Task to complete:
Whenever a line contains the string "firs", copy it out of the entries.

Entries taken from a collection

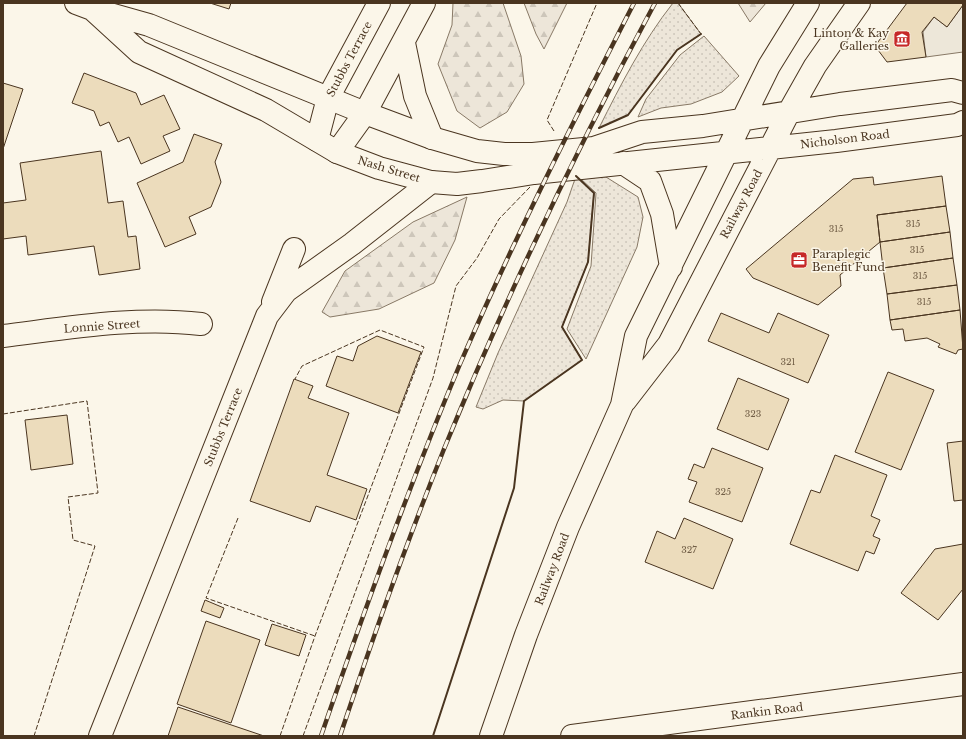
<svg xmlns="http://www.w3.org/2000/svg" width="966" height="739" font-family="'Libre Baskerville',serif">
<style>
.grass{fill:url(#grass-dots);stroke:#887966}
.forest{fill:url(#forest-firs);stroke:#887966}
.parking{fill:#ede7d9;stroke:#887966}
.building{fill:#ecdcbc;stroke:#4a3520}
.lines{fill:none;stroke-linecap:round;stroke-linejoin:round}
.minor-casing{stroke:#4a3520;stroke-width:24}
.major-casing{stroke:#4a3520;stroke-width:24}
.minor{stroke:#fbf6e9;stroke-width:22}
.major{stroke:#fbf6e9;stroke-width:22}
.rail-casing{stroke:#4a3520;stroke-width:4.5}
.rail{stroke:#fbf6e9;stroke-width:3;stroke-dasharray:9;stroke-linecap:butt}
.fence{stroke:#4a3520;stroke-width:1;stroke-dasharray:5 2;stroke-linecap:butt}
.wall{stroke:#4a3520;stroke-width:2}
.labels{text-anchor:middle;stroke-width:3;stroke-linejoin:round;paint-order:stroke}
.number-label{font-size:9px;fill:#725f47}
.poi-label{font-size:11px;fill:#4a3520;stroke:#fbf6e9;text-anchor:end}
.street-label{font-size:11px;fill:#4a3520;stroke:#fbf6e9}
</style>
<defs>
<pattern id="grass-dots" width="8" height="8" patternUnits="userSpaceOnUse"><rect width="8" height="8" fill="#ede6d9"/><path d="M2 2h.1M6 6h.1" fill="none" stroke="#cdc6ba" stroke-width="1.8" stroke-linecap="round"/></pattern>
<pattern id="forest-firs" width="22" height="20" patternUnits="userSpaceOnUse"><rect width="22" height="20" fill="#ede6d9"/><path d="M5 1l3.5 6h-7zM16 11l3.5 6h-7z" fill="#cdc6ba"/></pattern>
</defs>
<rect width="100%" height="100%" fill="#fbf6e9"/>
<path class="grass" d="M 673,3 L 678,3 L 701,34 L 677,50 L 628,115 L 599,128 C 621,84 643,41 673,3 Z
M 704,36 L 739,76 L 722,92 L 691,104 L 661,108 L 638,117 L 646,99 L 680,55 Z
M 583,175 L 606,177 L 638,197 L 643,217 L 637,247 L 586,359 L 567,329 L 591,266 L 596,193 L 581,179 Z
M 576,176 L 594,193 L 588,262 L 562,327 L 582,360 L 524,401 L 503,400 L 483,409 L 476,407 L 498,353 L 567,202 Z"/>
<path class="forest" d="M 453,3 L 503,3 L 521,56 L 524,84 L 507,112 L 480,128 L 457,111 L 438,64 L 452,25 Z
M 524,3 L 567,3 L 544,49 L 536,34 Z
M 738,3 L 766,3 L 750,22 Z
M 467,197 L 455,240 L 434,283 L 379,309 L 330,317 L 322,312 L 345,271 L 413,222 Z"/>
<path class="parking" d="M 963,5 L 963,52 L 926,57 L 923,32 L 934,17 L 947,27 Z"/>
<path class="building" d="M 210,3 L 231,3 L 229,9 Z
M 907,3 L 963,3 L 963,5 L 947,27 L 934,17 L 922,32 L 926,57 L 887,62 L 875,46 Z
M 84,73 L 136,93 L 141,105 L 164,95 L 180,129 L 163,136 L 170,151 L 141,164 L 129,137 L 118,142 L 109,122 L 100,126 L 94,111 L 72,103 Z
M 3,83 L 23,89 L 3,149 Z
M 194,134 L 222,144 L 215,162 L 221,182 L 211,207 L 189,217 L 196,234 L 165,247 L 137,183 L 183,162 Z
M 101,151 L 108,203 L 123,201 L 128,237 L 136,236 L 140,269 L 99,275 L 94,246 L 28,255 L 26,236 L 3,239 L 3,203 L 26,200 L 20,163 Z
M 942,176 L 946,206 L 877,215 L 880,242 L 840,275 L 841,286 L 818,305 L 753,278 L 746,269 L 853,179 L 873,177 L 874,185 Z
M 946,206 L 950,232 L 880,242 L 877,215 Z
M 950,232 L 953,258 L 883,268 L 880,242 Z
M 953,258 L 957,285 L 887,294 L 883,268 Z
M 957,285 L 960,310 L 890,320 L 887,294 Z
M 960,310 L 963,349 L 958,350 L 956,354 L 938,347 L 940,344 L 927,338 L 905,341 L 903,329 L 892,330 L 890,320 Z
M 721,313 L 769,333 L 778,313 L 829,335 L 808,383 L 708,341 Z
M 377,336 L 421,352 L 398,413 L 326,386 L 337,356 L 353,361 L 358,346 Z
M 888,372 L 934,390 L 901,470 L 855,452 Z
M 738,378 L 789,399 L 768,450 L 717,429 Z
M 294,379 L 313,386 L 308,398 L 349,413 L 327,475 L 367,489 L 356,520 L 316,506 L 310,522 L 250,501 Z
M 67,415 L 73,464 L 31,470 L 25,420 Z
M 963,441 L 963,500 L 954,501 L 947,443 Z
M 712,448 L 763,468 L 742,522 L 689,502 L 697,482 L 688,479 L 694,464 L 704,468 Z
M 835,455 L 887,475 L 871,516 L 880,520 L 873,536 L 880,539 L 874,554 L 866,551 L 858,571 L 790,544 L 811,490 L 820,493 Z
M 684,518 L 733,539 L 713,589 L 645,562 L 657,531 L 675,539 Z
M 963,544 L 963,589 L 938,620 L 901,593 L 935,549 Z
M 205,600 L 224,608 L 220,618 L 201,611 Z
M 206,621 L 260,640 L 231,723 L 177,704 Z
M 272,624 L 306,635 L 299,656 L 265,645 Z
M 178,707 L 264,736 L 168,736 Z"/>
<g class="lines">
<g class="minor-casing">
<path id="minor" d="M 404,43 L 415,96 L 432,138
M 317,140 L 328,98 L 379,3
M 337,152 L 365,113 L 424,3
M 273,302 L 294,249
M 3,336 C 68,328 136,316 201,324
M 100,736 L 267,316 L 286,291 L 352,244 L 431,182
M 572,736 L 963,684"/>
</g>
<g class="major-casing">
<path id="major" d="M 76,3 L 92,9 L 149,25 L 365,113 L 432,138 L 477,151 L 504,154 L 533,154 L 594,148 L 642,132 L 703,126 L 840,104 L 952,90 L 963,93
M 92,9 L 139,52 L 266,110 L 337,152 L 379,168 L 431,182 L 457,184 L 482,181 L 534,173 L 836,141 L 957,125 L 963,122
M 623,163 L 650,181 L 662,214 L 671,267
M 625,401 L 669,344 L 789,112 L 815,66 L 859,3
M 491,736 L 526,635 L 568,527 L 622,405 L 636,336 L 769,66 L 808,3"/>
</g>
<use href="#minor" class="minor"/>
<use href="#major" class="major"/>
<g class="rail-casing">
<path id="rail" d="M 321,736 C 364,611 409,486 460,364 C 513,241 573,122 634,3
M 340,736 C 372,640 406,544 444,449 C 506,297 577,148 655,3"/>
</g>
<use href="#rail" class="rail"/>
<path class="fence" d="M 678,3 L 701,34
M 554,131 L 547,120 L 597,3
M 3,414 L 87,401 L 98,493 L 68,497 L 73,540 L 95,546 L 34,736
M 238,518 L 206,598 L 315,636
M 280,736 L 315,636 L 424,347 L 380,330 L 302,366 L 295,379
M 303,736 L 433,378 L 456,286 L 477,258 L 499,219 L 530,187"/>
<path class="wall" d="M 599,128 L 628,115 L 677,50 L 701,34
M 433,736 L 514,488 L 524,401 L 582,360 L 562,327 L 588,262 L 594,193 L 576,176"/>
</g>
<defs>
<g id="museum-square" transform="scale(0.9)"><rect x="-9" y="-9" width="18" height="18" rx="4" fill="#c62828" stroke="#fbf6e9"/><path d="M0-6L6-3V-2H-6V-3ZM-5-1h2V3h-2ZM-1-1h2V3h-2ZM3-1h2V3H3ZM-6 4H6V6H-6Z" fill="#fff"/></g>
<g id="office-square" transform="scale(0.9)"><rect x="-9" y="-9" width="18" height="18" rx="4" fill="#c62828" stroke="#fbf6e9"/><path d="M-6-3h4V-5.5h4V-3h4V5H-6ZM-1-4.5V-3h2v-1.5ZM-6 0V1H6V0Z" fill="#fff"/></g>
</defs>
<g fill-rule="evenodd">
<use href="#museum-square" x="902" y="39"/>
<use href="#office-square" x="799" y="260"/>
</g>
<g class="labels">
<g class="number-label">
<text x="913" y="227">315</text>
<text x="836" y="232">315</text>
<text x="917" y="253">315</text>
<text x="920" y="279">315</text>
<text x="924" y="305">315</text>
<text x="788" y="365">321</text>
<text x="753" y="417">323</text>
<text x="723" y="495">325</text>
<text x="689" y="553">327</text>
</g>
<g class="poi-label">
<text x="889" y="37">Linton &amp; Kay<tspan x="889" dy="13">Galleries</tspan></text>
<text x="812" y="258" text-anchor="start">Paraplegic<tspan x="812" dy="13">Benefit Fund</tspan></text>
</g>
<g class="street-label">
<text transform="translate(349 59) rotate(-62)" y="4">Stubbs Terrace</text>
<text transform="translate(845 139) rotate(-7)" y="4">Nicholson Road</text>
<text transform="translate(389 169) rotate(17)" y="4">Nash Street</text>
<text transform="translate(741 204) rotate(-62)" y="4">Railway Road</text>
<text transform="translate(102 326) rotate(-4)" y="4">Lonnie Street</text>
<text transform="translate(223 427) rotate(-68)" y="4">Stubbs Terrace</text>
<text transform="translate(552 569) rotate(-69)" y="4">Railway Road</text>
<text transform="translate(767 711) rotate(-7)" y="4">Rankin Road</text>
</g>
</g>
<rect width="966" height="739" fill="none" stroke="#4a3520" stroke-width="8"/>
</svg>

Problem solution:
.forest{fill:url(#forest-firs);stroke:#887966}
<pattern id="forest-firs" width="22" height="20" patternUnits="userSpaceOnUse"><rect width="22" height="20" fill="#ede6d9"/><path d="M5 1l3.5 6h-7zM16 11l3.5 6h-7z" fill="#cdc6ba"/></pattern>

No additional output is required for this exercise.